Rate limiter
Source: src/security/rate-limiter.plugin.ts
Three layers of rate limiting, all enforced inside Fastify.
| Layer | Bucket | Limit | Window | Backed by |
|---|---|---|---|---|
| Global | per-IP | 100 req | 60s | @fastify/rate-limit |
| Tenant | per-tenant | 300 req | 60s | rate-limiter-flexible (memory) |
| Auth (Phase 2) | per-IP, scoped to /auth/* | 5 req | 15 min | @fastify/rate-limit |
Why three layers?
- Layer 1 protects against unauthenticated abuse (anyone flooding
/mcpwithout a key). - Layer 2 protects against an authenticated tenant misusing their own key (avoids one tenant DoS-ing another via shared upstream capacity).
- Layer 3 protects against credential-stuffing / authorization-code interception (very low limit because no legitimate flow needs more than ~1 attempt per minute).
Each layer writes a rate_limit.exceeded audit row when it rejects. The audit write is fire-and-forget so it never adds latency to the 429 response.
State location
Both Layer 1 and Layer 2 hold counters in process memory:
@fastify/rate-limituses an in-process LRU.rate-limiter-flexible’sRateLimiterMemoryuses a Map.

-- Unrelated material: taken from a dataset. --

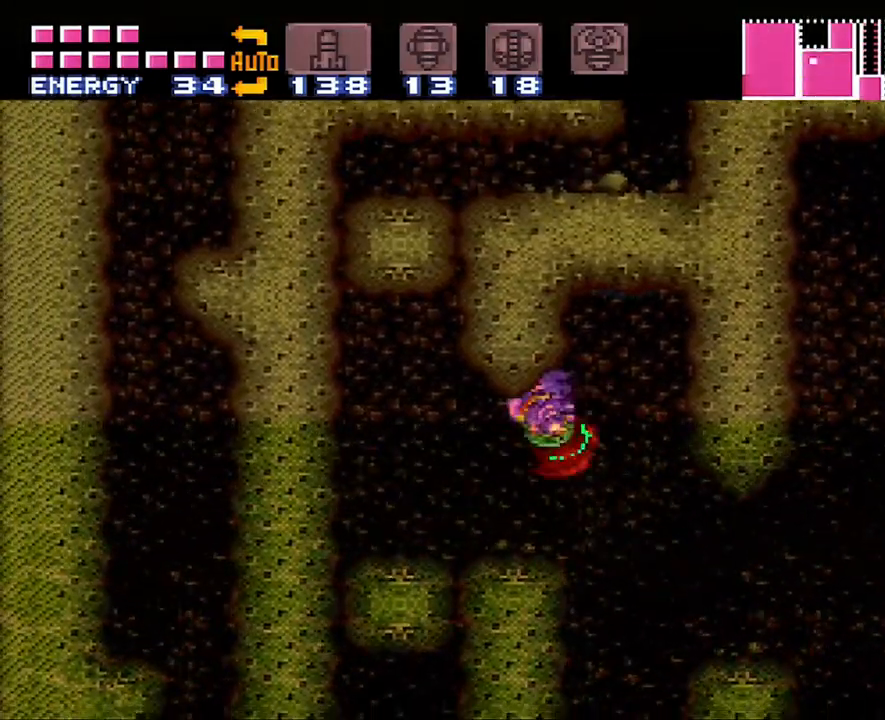
{"buttons": [], "events": [[100, "DPAD_RIGHT", "down"], [200, "DPAD_RIGHT", "up"], [250, "DPAD_RIGHT", "down"], [400, "DPAD_RIGHT", "up"]]}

This is acceptable because production deploys a single Node process per host (see docs/setup-ubuntu.md — systemd unit, not PM2 cluster). If we move to multi-process / multi-host later, both stores must move to Redis or a shared DB table.
Order of registration
The plugin file exports two plugins so they can be registered around the auth plugin in src/index.ts:
helmet
→ globalRateLimiterPlugin (Layer 1: per-IP, fires for every request)

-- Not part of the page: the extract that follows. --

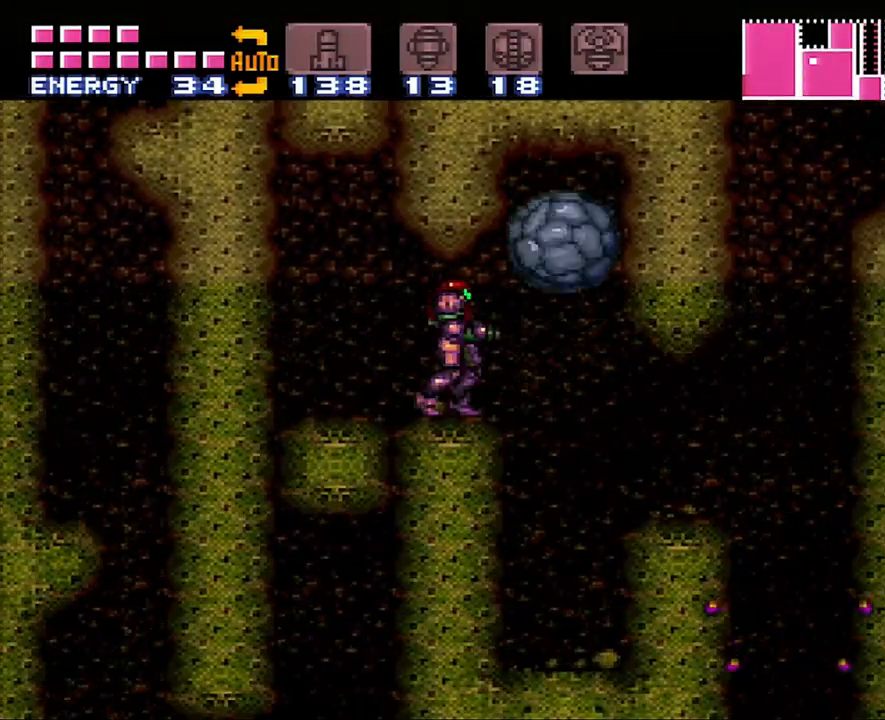
{"buttons": ["Y", "R1"], "events": [[33, "DPAD_UP", "down"], [67, "DPAD_LEFT", "down"], [100, "DPAD_UP", "up"], [133, "DPAD_LEFT", "up"], [317, "R1", "down"], [450, "Y", "down"]]}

→ tenantAuthPlugin (sets req.tenantId)
→ tenantRateLimiterPlugin (Layer 2: per-tenant — uses req.tenantId)Why split? Fastify runs preHandler hooks in registration order. If both layers were registered inside one plugin before the auth plugin, the per-tenant hook would fire when req.tenantId is still undefined, skip every time, and the per-tenant cap would be a no-op. Putting tenantRateLimiterPlugin after tenantAuthPlugin guarantees the tenant ID is populated by the time we consume the bucket.
Plugin scope: must be fastify-plugin-wrapped
Both globalRateLimiterPlugin and tenantRateLimiterPlugin are exported through fp(...). Without that wrapper, Fastify encapsulates each app.register(...)-mounted plugin and its hooks/sub-registrations stay confined to the plugin’s own scope — never reaching the /mcp route, which is mounted on the parent. The tenantRateLimiterPlugin’s preHandler hook would never fire and the bucket consumption would be silently skipped. (The 2026-05-07 Ubuntu smoke-test hit exactly this for tenantAuthPlugin; both plugins were fixed at the same time — see docs/phase-1-foundation.md §14 #6.)
Test-only helper
_resetTenantRateLimiter() rebuilds the RateLimiterMemory instance without recreating the export binding, so test files can start from a clean bucket between cases.
Tests
Phase 1 §E5 specifies a Fastify app.inject()-based test that exercises:
- 100 global requests → 101st = 429 + audit row (scope:
global) - 300 tenant requests → 301st = 429 + audit row (scope:
tenant) - 11 auth failures → IP-block engages even on a valid key (audit row:
auth.blocked_ip)
These tests require the full app to be bootable in a unit-test context, which depends on the secrets dir and a Postgres instance — they live in the same place CI provisions both, see .github/workflows/ci.yml.